Is this a carpeted area. If you are just cleaning the carpet, you may not be getting to the smell caused by the undercarpet being soaked underneath. You may need to pull up the carpet and replacing the pad.


----------



## Ardie/WI (May 10, 2002)

Tjhis is a tried and true solution that removes urine odor and just about any smell including skunk odor.

Mix equal amounts of hydrogen peroxide and white vinegar with a squirt of Dawn dish detergent. Put it in a spray bottle and spray. Let it sit and wipe it off. Rinse and repeat.

This solution can be used on dogs after they encounter a skunk BUT keep it out of the eyes.

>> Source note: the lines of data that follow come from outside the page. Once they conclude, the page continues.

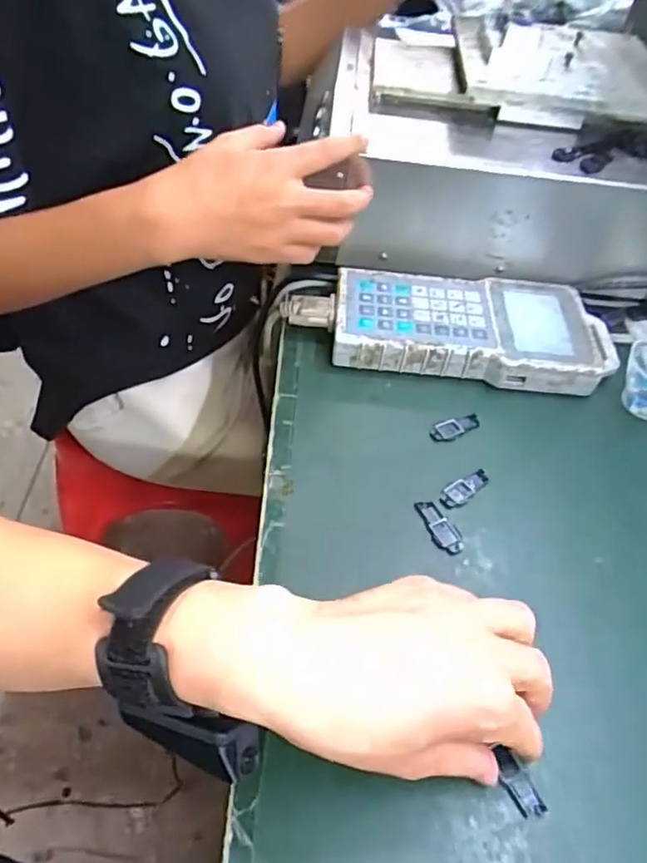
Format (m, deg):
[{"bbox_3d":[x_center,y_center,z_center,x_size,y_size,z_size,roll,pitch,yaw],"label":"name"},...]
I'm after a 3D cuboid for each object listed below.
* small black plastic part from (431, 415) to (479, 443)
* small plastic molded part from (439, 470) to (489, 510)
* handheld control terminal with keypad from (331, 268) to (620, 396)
[{"bbox_3d":[0.096,-0.002,0.454,0.040,0.004,0.015,-22,52,-23],"label":"small black plastic part"},{"bbox_3d":[0.094,0.038,0.417,0.043,0.006,0.015,-34,57,-31],"label":"small plastic molded part"},{"bbox_3d":[0.122,-0.080,0.506,0.225,0.038,0.103,3,46,-2],"label":"handheld control terminal with keypad"}]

If the smell remains and it was under a recliner, I wonder if the chair bottom didn't get sprayed by the cat..


----------



## hercsmama (Jan 15, 2004)

Totally agree with Ardie on this one. This is what I have always used, and it works.:thumb:


----------



## Taratunafish (Aug 6, 2007)

I've used various solutions which have worked on carpets, ceramic tiles, and wood floors. The possibly unsolvable problem you might encounter with the wood floors is if your floors have wide gaps. the wood floor in my kitchen is tight and the cat doesn't bother with it anymore. The floors in the dining room have gaps in them and no matter what I've tried, no matter how often I've tried, I haven't been able to clear up the smell in there. it's not noticeable when you walk in there, but the cats still sniff it out on the rare occasion they are allowed in that room. I've even applied polyeurythane into the gaps to no avail. The Nature's Miracle may take a few applications. don't give up after one time. I've used a vinegar/baking soda solution as well. Haven't tried the hydrogen peroxide yet. I'll give that a go this week.
-Taratunafish


----------



## Helgen (Jan 1, 2015)

Thanks guys for all the tips. So far I have done two applications of natures miracle cat urine odor remover and it definitely smells better. I also sprayed the recliner even underneath it. 
Will see if I need to spray more in a day or so.

Thanks again.


----------



## Forcast (Apr 15, 2014)

http://www.amazon.com/Urine-Detector-Black-Light-Flashlight/dp/B00E9T92L6

I have used the the light to find the pee, Walmart might have one cheaper.


----------



## tab (Aug 20, 2002)

I second the black light. You may have a few drips that are difficult to find. I was rather grossed out the first time I used one. That spot of throw-up you cleaned up, well it still shows. Looking for a pee spot, yup, right there along with some drips. That carpet went out to the barn. Cheap carpets can be changed every so often.
Geriatric animals can be tough. I have had some sucess with Nature's Miracle, too. I would think the peroxide solution would be worth a try.


----------



## haley1 (Aug 15, 2012)

http://www.amazon.com/Mammoth-Air-P...d=1424665154&sr=1-40&keywords=ozone+generator


Ozone! This is the one I got, just plugged it in turned on high, closed door and in 24 hrs all smells were gone. Since you have hard wood it may take longer but I have read other used it and it penetrated wood. Has very irritating gas ... O3... but it kills the microboes that make it smell. Maybe make a plastic tent taped to floor and put it inside with an extension cord for a few days


----------